> FRAGMENTO DEL DOCUMENTO
Claves del año 8: los halcones y sus delirios

Mientras se estanca la situación en Irak, la inercia de la “doctrina Bush” y sus intereses creados busca nuevos objetivos bélicos. Los nuevos esquemas se cifran en Irán y su proyecto nuclear. Como si fuese el únicos o Rusia no existiera.

20 enero, 2006

Por otra parte, el nuevo ajedrez tridimensional reduce las armas de destrucción masiva (ADM) a simples peones. En este tablero, las piezas blancas –ofensivas- están en una sola mano (Estados Unidos) y las negras –defensivas- están en varias: Rusia, China, Unión Europea, Norcorea, India, Pakistán, Israel.

> REGISTROS PROPORCIONADOS
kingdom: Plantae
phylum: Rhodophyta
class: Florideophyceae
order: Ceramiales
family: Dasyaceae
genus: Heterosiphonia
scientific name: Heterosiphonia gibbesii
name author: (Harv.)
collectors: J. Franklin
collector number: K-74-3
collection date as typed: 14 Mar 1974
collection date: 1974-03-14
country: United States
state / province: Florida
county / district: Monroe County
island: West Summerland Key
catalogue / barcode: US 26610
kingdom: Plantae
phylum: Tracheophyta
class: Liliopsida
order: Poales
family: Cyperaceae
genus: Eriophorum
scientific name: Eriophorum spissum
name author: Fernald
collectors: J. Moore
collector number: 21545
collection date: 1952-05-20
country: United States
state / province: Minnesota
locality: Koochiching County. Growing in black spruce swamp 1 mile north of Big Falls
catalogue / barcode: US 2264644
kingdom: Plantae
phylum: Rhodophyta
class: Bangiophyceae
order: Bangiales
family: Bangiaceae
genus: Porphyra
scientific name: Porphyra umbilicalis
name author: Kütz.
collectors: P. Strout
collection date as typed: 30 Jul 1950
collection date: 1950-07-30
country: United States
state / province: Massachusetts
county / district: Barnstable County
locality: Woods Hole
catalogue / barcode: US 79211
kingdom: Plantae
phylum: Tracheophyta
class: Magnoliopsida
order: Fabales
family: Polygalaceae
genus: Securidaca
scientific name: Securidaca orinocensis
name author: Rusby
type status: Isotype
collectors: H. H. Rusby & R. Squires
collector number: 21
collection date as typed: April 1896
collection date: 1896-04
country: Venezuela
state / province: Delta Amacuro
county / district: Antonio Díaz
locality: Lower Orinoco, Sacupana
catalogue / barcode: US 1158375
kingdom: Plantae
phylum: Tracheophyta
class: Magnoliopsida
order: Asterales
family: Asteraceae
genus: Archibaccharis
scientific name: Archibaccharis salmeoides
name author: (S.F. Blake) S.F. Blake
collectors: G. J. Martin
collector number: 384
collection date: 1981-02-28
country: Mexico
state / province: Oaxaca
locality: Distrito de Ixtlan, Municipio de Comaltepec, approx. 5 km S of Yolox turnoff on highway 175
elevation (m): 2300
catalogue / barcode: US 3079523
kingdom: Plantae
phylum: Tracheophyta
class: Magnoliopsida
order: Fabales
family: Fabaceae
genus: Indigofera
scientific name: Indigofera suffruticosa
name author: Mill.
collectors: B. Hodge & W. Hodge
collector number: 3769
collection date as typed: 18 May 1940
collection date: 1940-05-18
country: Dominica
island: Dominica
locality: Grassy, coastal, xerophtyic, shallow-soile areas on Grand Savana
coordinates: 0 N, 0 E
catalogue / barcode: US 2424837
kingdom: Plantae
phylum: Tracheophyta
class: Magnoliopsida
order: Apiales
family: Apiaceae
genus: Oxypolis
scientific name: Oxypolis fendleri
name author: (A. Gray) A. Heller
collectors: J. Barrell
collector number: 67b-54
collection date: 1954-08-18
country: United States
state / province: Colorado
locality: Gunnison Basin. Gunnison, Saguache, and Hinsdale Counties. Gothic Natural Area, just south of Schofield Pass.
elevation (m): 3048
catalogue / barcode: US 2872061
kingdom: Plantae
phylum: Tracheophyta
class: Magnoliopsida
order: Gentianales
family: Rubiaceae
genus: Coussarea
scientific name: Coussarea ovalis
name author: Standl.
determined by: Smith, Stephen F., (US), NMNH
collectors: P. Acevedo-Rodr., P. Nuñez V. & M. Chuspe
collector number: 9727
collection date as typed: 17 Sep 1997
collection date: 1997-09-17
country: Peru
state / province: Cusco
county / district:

> TAREAS A REALIZAR
1. Reproduzca textualmente el pasaje del texto sobre la doctrina Bush, comenzando por "20 enero, 2006" y continuando hasta "India, Pakistán, Israel.".
2. Cite literalmente las líneas de los registros, comenzando por la que contiene "genus: Coussarea" y continuando hasta el final de los registros, ambos extremos incluidos.

> SOLUCIONES POR TAREA
1.
20 enero, 2006

Por otra parte, el nuevo ajedrez tridimensional reduce las armas de destrucción masiva (ADM) a simples peones. En este tablero, las piezas blancas –ofensivas- están en una sola mano (Estados Unidos) y las negras –defensivas- están en varias: Rusia, China, Unión Europea, Norcorea, India, Pakistán, Israel.

2.
genus: Coussarea
scientific name: Coussarea ovalis
name author: Standl.
determined by: Smith, Stephen F., (US), NMNH
collectors: P. Acevedo-Rodr., P. Nuñez V. & M. Chuspe
collector number: 9727
collection date as typed: 17 Sep 1997
collection date: 1997-09-17
country: Peru
state / province: Cusco
county / district:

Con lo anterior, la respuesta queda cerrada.